Friday, April 16, 2010

The Inside-out Knowledge Network

In my last post I advocated helping our students learn to build personal learning networks by encouraging them to seek specific information to their questions in real time from real people. I think that this should be done "inside-out" by guiding them to familiar resources within their schools, families, and local community.

In Five 10th Graders Jump Outside of the Box, I think I demonstrated how authentic and self-directed this can be. In Rewiring the Learning Networks for Schools, I shared a video which shows how students can "cultivate their curiosity"* by asking nuanced questions to experts and then expressing the experience through multi-media.

Now, granted, at a college prep school like ours we teach students to write research "papers" with formal annotation using vetted sources from academic journals and the like. I am not demanding that we abandon this age-old "college prep" system for culling information and synthesizing it to support a thesis. But in terms of guiding our students to authentically learn about topics and get their real questions answered, why aren't we networking them with real-time experts and real-time persons? It would be ironic to suppose that the teacher down the hall is only an expert on her subject when she is assigned to teach a certain set of students a certain time of the day. To heck with the schedule. Let's make her available to any student in the school.

Then, let's build this network "inside-out". Let's add folks within the reach of our school community to our grid. Whenever I've brainstormed with classes of students about finding "experts" we've always identified parents, friends' parents, or persons these parents know. We have alumnae who are experts in all fields imaginable. In virtually every instance, whenever a student has approached one of these persons for knowledge, they have enthusiastically welcomed this. Why can't we start collecting persons like these in a database so that we can tap them with an email question, an interview or even invite them to one of our classes as a speaker?

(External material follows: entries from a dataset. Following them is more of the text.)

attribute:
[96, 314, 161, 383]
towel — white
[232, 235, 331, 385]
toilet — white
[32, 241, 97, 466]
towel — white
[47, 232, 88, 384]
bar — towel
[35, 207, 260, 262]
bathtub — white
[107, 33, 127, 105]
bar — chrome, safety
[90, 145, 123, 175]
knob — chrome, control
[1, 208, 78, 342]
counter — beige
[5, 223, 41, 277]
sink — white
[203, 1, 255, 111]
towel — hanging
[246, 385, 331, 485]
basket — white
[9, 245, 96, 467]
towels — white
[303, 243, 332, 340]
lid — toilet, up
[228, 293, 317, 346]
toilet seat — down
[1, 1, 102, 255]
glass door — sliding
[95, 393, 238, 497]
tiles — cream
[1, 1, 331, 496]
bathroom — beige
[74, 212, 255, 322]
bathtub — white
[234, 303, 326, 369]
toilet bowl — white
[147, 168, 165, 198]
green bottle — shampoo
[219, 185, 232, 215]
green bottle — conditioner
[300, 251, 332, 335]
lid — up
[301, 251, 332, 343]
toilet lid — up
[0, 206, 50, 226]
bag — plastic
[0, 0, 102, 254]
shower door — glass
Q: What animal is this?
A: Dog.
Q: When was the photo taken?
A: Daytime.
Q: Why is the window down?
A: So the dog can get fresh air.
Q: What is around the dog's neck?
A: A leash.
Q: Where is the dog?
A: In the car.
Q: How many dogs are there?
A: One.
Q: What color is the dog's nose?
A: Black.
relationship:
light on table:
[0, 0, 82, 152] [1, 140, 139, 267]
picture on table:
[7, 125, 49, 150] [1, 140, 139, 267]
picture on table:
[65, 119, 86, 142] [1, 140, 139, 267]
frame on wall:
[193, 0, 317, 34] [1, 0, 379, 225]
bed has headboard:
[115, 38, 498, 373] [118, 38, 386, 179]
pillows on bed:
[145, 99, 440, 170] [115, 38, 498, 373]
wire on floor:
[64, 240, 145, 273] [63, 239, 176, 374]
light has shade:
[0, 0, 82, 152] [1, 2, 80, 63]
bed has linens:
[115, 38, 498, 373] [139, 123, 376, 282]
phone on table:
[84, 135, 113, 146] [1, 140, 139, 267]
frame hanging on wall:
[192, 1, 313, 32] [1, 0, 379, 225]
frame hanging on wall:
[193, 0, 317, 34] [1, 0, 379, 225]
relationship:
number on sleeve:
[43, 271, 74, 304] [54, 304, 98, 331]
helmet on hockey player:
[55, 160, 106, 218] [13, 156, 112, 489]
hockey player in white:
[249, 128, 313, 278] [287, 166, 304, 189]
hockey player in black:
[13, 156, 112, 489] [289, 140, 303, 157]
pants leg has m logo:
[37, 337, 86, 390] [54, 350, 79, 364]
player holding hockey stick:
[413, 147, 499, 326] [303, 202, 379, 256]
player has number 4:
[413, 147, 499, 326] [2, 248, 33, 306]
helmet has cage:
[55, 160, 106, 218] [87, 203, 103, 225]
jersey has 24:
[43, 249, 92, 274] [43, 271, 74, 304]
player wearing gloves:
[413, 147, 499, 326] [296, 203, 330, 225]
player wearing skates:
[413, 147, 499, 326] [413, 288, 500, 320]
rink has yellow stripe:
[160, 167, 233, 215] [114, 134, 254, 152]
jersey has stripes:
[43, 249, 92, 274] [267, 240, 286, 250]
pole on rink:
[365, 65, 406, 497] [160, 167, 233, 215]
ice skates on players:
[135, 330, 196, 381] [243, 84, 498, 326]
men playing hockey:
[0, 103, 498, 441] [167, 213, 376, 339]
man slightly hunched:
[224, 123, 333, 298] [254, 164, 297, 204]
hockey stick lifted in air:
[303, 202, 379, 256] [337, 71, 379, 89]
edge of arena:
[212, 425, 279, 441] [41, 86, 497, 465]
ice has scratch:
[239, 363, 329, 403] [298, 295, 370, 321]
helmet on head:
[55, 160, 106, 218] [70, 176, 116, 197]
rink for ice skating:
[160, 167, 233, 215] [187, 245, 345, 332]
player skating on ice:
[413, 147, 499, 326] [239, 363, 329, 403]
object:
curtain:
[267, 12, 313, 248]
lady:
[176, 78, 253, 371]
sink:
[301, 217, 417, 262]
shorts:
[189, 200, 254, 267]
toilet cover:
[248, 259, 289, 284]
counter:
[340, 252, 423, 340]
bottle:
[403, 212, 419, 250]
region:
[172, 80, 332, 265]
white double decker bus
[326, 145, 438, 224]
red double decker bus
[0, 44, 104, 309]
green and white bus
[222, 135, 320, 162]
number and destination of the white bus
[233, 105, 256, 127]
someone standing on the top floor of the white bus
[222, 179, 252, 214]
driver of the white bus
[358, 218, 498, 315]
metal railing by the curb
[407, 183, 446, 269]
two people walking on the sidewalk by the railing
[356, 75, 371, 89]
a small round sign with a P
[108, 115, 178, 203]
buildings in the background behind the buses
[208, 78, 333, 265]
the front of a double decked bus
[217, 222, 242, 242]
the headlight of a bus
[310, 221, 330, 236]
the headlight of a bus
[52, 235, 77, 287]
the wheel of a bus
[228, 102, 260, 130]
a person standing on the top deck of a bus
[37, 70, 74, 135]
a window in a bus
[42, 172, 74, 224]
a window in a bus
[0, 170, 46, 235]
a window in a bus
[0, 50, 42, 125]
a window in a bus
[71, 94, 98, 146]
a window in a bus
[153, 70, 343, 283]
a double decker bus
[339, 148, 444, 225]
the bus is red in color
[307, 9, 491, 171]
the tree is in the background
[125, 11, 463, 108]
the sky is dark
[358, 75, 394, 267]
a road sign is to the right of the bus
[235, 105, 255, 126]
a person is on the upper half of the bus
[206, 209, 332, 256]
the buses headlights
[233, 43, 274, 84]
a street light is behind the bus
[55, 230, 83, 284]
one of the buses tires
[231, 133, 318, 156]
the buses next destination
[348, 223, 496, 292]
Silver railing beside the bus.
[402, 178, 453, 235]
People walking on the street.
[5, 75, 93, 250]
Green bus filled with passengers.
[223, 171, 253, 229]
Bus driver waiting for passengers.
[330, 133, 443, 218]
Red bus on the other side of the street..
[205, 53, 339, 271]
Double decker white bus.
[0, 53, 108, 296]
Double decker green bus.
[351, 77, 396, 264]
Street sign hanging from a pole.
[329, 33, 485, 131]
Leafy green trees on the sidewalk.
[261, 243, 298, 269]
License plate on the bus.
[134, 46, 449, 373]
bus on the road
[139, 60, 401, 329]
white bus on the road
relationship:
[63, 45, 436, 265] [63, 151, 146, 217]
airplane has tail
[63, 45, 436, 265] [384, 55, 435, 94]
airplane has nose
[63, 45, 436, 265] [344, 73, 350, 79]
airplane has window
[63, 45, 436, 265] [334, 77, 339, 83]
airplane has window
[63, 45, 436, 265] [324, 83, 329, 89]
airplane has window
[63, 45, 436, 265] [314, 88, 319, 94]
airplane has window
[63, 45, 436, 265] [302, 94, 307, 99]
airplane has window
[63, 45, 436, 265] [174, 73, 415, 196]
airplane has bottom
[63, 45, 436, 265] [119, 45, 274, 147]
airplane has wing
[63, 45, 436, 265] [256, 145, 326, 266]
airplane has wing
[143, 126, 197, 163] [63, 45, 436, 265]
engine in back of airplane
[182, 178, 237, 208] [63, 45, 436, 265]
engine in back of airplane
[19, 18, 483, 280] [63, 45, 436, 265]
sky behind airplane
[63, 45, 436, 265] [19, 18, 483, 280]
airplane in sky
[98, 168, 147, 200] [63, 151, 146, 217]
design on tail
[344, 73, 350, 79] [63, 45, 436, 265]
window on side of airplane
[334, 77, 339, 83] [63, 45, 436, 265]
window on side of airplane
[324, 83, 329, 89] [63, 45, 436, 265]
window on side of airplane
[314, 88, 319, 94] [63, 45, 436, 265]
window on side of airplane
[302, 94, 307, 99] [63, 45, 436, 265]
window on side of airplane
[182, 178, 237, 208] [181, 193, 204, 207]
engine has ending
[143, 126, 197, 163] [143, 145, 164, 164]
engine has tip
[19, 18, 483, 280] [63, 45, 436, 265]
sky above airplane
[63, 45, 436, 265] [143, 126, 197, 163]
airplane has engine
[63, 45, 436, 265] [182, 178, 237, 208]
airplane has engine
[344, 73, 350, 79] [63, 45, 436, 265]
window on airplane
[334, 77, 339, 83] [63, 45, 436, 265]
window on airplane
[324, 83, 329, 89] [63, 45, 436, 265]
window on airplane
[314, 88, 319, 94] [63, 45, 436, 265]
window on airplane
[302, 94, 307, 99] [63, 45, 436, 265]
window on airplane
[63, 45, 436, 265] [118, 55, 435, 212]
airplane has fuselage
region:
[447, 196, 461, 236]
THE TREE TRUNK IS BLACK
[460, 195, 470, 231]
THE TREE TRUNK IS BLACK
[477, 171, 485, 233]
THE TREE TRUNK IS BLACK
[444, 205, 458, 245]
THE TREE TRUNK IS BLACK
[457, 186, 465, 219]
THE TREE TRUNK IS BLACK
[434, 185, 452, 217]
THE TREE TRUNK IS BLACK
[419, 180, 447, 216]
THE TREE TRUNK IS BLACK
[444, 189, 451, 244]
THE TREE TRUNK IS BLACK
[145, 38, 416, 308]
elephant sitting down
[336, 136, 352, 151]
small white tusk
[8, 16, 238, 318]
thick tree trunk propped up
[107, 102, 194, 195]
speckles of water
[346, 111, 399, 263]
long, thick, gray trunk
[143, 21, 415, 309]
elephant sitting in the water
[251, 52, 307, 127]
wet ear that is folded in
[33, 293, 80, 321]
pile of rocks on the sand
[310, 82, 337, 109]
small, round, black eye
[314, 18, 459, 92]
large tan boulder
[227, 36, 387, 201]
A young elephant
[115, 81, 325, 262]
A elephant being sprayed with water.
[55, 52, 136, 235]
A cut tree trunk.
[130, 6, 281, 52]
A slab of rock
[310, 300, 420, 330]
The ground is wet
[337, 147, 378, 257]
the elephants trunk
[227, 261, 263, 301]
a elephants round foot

And don't you dare shoot this idea down by suggesting that I am trying to replace a school library or setting up these "experts" to be barraged by inquiries. Our conceptual framework of research is so far removed from this at the present time to render these concerns absurd. Besides, we would not add someone to our grid without his or her explicit permission.

Yes, I have very definite ideas about approaching this exciting challenge. In my next post I am going to explain (drum roll, please) The M-Hub Project--
"A knowledge hub project designed to leverage new technologies in order to facility authentic learning experiences for Marlins of all ages."

--------------------------------------------------
Screen shot of 6th period "Teen Rights" Wikispaces page
*From Tony Wagner's "The Global Achievement Gap"

2 comments:

WillKnott said...

I am the guy not down the hall, and I approve this message.

Ann Lusch said...

Before I started teaching Justice and Peace this year, if I encountered people I know that I thought might be good resources for the course, I would ask about their willingness to be consulted in the future. But I had not formulated a plan about how I might tap into their expertise or connect them with students beyond the obvious of inviting them to the classroom. I like the thought of collecting contacts, with permission, for a database that students can access when they are researching topics. I might have gotten around to that for my class, but it's so much better to centralize this information along with that of others for the benefit of the whole school.